* **Work to be completed**: Copy the items from the start through the line containing "12 % des personnes", both ends included, with "visiteurs" swapped for "touristes" and everything else left as it is.

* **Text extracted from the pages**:
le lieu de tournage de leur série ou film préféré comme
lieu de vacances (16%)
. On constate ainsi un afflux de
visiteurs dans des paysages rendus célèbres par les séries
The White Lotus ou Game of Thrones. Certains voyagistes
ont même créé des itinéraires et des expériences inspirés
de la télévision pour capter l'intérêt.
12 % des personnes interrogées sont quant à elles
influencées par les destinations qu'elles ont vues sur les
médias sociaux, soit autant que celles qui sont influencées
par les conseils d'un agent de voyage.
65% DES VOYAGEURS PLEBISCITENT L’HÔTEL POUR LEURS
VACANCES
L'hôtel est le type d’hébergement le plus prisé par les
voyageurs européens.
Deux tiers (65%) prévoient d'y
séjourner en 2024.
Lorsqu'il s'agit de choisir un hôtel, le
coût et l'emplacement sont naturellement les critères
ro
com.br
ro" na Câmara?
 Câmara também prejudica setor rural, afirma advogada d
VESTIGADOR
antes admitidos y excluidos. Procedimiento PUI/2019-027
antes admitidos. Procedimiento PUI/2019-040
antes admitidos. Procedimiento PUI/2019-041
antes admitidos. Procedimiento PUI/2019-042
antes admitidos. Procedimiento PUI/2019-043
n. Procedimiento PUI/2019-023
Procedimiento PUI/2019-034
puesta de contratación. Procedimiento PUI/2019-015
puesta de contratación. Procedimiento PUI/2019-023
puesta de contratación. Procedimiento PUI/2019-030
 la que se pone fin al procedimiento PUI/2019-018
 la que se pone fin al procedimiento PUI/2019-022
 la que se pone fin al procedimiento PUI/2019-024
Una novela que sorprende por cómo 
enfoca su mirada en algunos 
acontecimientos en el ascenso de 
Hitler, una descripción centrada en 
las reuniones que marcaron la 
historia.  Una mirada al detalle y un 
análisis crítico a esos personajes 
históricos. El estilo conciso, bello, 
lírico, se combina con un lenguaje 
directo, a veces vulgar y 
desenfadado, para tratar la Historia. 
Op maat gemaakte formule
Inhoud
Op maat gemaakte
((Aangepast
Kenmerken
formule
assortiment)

* **Response**:
le lieu de tournage de leur série ou film préféré comme
lieu de vacances (16%)
. On constate ainsi un afflux de
touristes dans des paysages rendus célèbres par les séries
The White Lotus ou Game of Thrones. Certains voyagistes
ont même créé des itinéraires et des expériences inspirés
de la télévision pour capter l'intérêt.
12 % des personnes interrogées sont quant à elles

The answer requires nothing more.